Afterwards, we hooked up audio to the speakers and they worked wonderfully, however the subwoofer wasn't firing at all... we fiddled with the knob but to no avail. after opening up the subwoofer box, we confirmed that the sub is working, and that all the connections were solid on the board, but after working on this for an hour or so we still cant get the sub to fire. There's an awful lot of resistors on the board, and it could be possible that that could be the source of the problem.
Does anyone have some advice here? the other thing we thoght it could be was the FET's / op-amp's. suggestions, anyone? these are good speakers and It'd be nice to get them to work again! any help is greatly appreciated!
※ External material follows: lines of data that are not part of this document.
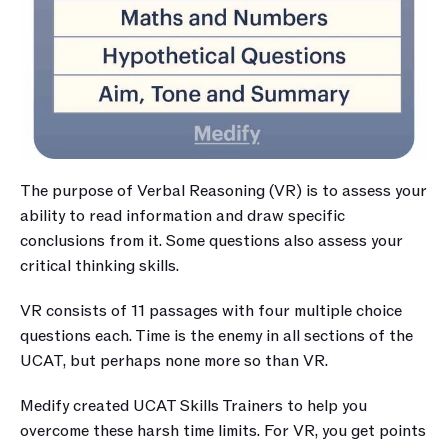
The purpose of Verbal Reasoning (VR) is to assess your 
ability to read information and draw specific 
conclusions from it. Some questions also assess your 
critical thinking skills.
VR consists of 11 passages with four multiple choice 
questions each. Time is the enemy in all sections of the 
UCAT, but perhaps none more so than VR. 
Medify created UCAT Skills Trainers to help you 
overcome these harsh time limits. For VR, you get points 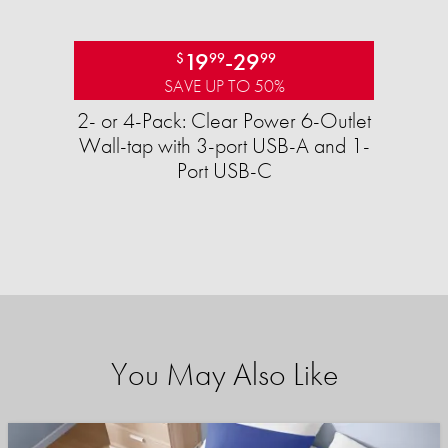
19
-
29
$
99
99
SAVE UP TO 50%
2- or 4-Pack: Clear Power 6-Outlet
Wall-tap with 3-port USB-A and 1-
Port USB-C
You May Also Like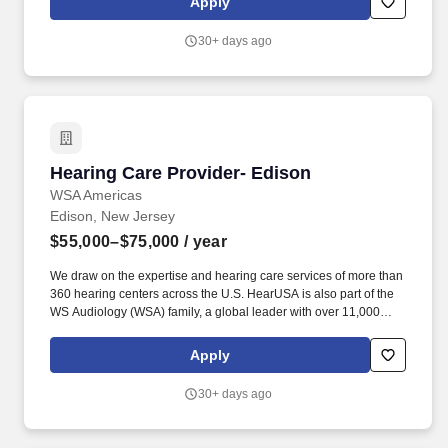
Apply
comprehensive hearing evaluation, hearing aid selection and
fitting for all clients, employing best practices as defined by our
30+ days ago
client-centric service model of Simply Excellent Hearing Care.
Hearing Care Provider- Edison
Hearing Care Provider- Edison
WSA Americas
Edison, New Jersey
$55,000–$75,000
/ year
We draw on the expertise and hearing care services of more than
360 hearing centers across the U.S. HearUSA is also part of the
WS Audiology (WSA) family, a global leader with over 11,000
employees in 125 markets and 2 global headquarters.
ESSENTIAL DUTIES AND RESPONSIBILITIES : Perform
Apply
comprehensive hearing evaluation, hearing aid selection and
fitting for all clients, employing best practices as defined by our
30+ days ago
client-centric service model of Simply Excellent Hearing Care.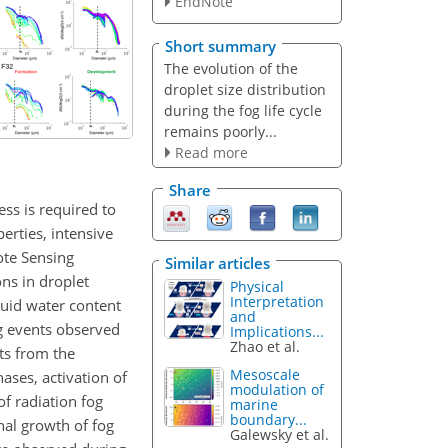
EndNote
Short summary
The evolution of the
droplet size distribution
during the fog life cycle
remains poorly...
Read more
Share
ess is required to
erties, intensive
ote Sensing
Similar articles
ns in droplet
Physical
Interpretation
iquid water content
and
g events observed
Implications...
Zhao et al.
lts from the
Mesoscale
ses, activation of
modulation of
f radiation fog
marine
boundary...
nal growth of fog
Galewsky et al.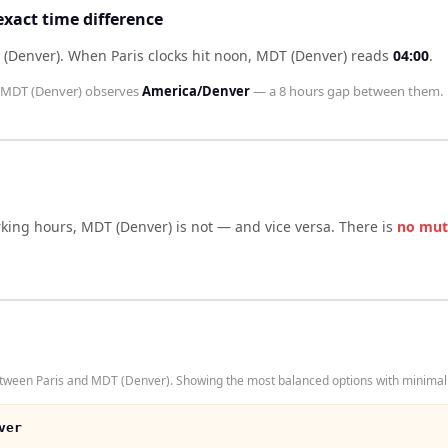
exact time difference
 (Denver)
.
When
Paris
clocks hit noon,
MDT (Denver)
reads
04:00
.
MDT (Denver)
observes
America/Denver
— a
8 hours
gap between them.
rking hours,
MDT (Denver)
is not — and vice versa. There is
no mut
etween Paris and MDT (Denver). Showing the most balanced options with minimal 
ver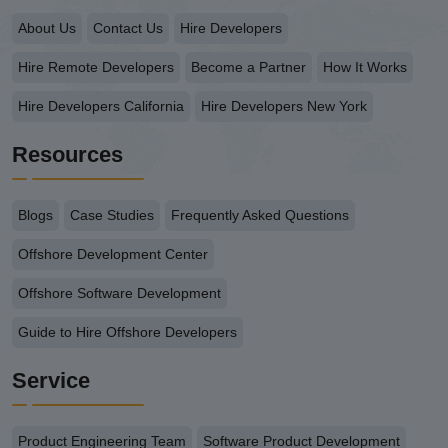
About Us
Contact Us
Hire Developers
Hire Remote Developers
Become a Partner
How It Works
Hire Developers California
Hire Developers New York
Resources
Blogs
Case Studies
Frequently Asked Questions
Offshore Development Center
Offshore Software Development
Guide to Hire Offshore Developers
Service
Product Engineering Team
Software Product Development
btw, nothing looks obviously burned out, if that helps too.


----------



## starrjt (May 24, 2006)

come on people, does anyone have any experience with speaker circuitry? any advice is a BIG HELP!
thanks!


----------



## Ralck (Dec 10, 2004)

Check r24. Googling it seems to show that this resistor poses a common problem.


----------



## sawdustpsycho (Aug 19, 2011)

starrjt said:


> Hey guys,
> recently a friend of mine was cleaning out his dorm room and had a pair of 2.1 speakers (cambridge soundworks csw250) and asked me if I wanted them for free. I said wow! free stuff! the catch was that the power supply for the system was blown. After opening up the brick, we discovered that the problem was a blown fuse, so we ran to radioshack and bought a replacement fuse for it. after replacing the fuse, the power supply worked perfectly!
> Afterwards, we hooked up audio to the speakers and they worked wonderfully, however the subwoofer wasn't firing at all... we fiddled with the knob but to no avail. after opening up the subwoofer box, we confirmed that the sub is working, and that all the connections were solid on the board, but after working on this for an hour or so we still cant get the sub to fire. There's an awful lot of resistors on the board, and it could be possible that that could be the source of the problem.
> Does anyone have some advice here? the other thing we thoght it could be was the FET's / op-amp's. suggestions, anyone? these are good speakers and It'd be nice to get them to work again! any help is greatly appreciated!
> ...


 
Check R24. It is a 47 ohm half-watt wirewound resister in about the center of the circuit board.. You can order on from DigiKey if it is burned out. Good luck!:grin:


----------



## sawdustpsycho (Aug 19, 2011)

Check R24. It is a 47 ohm half-watt wirewound resister in about the center of the circuit board.. You can order on from DigiKey if it is burned out. Good luck!:grin:


----------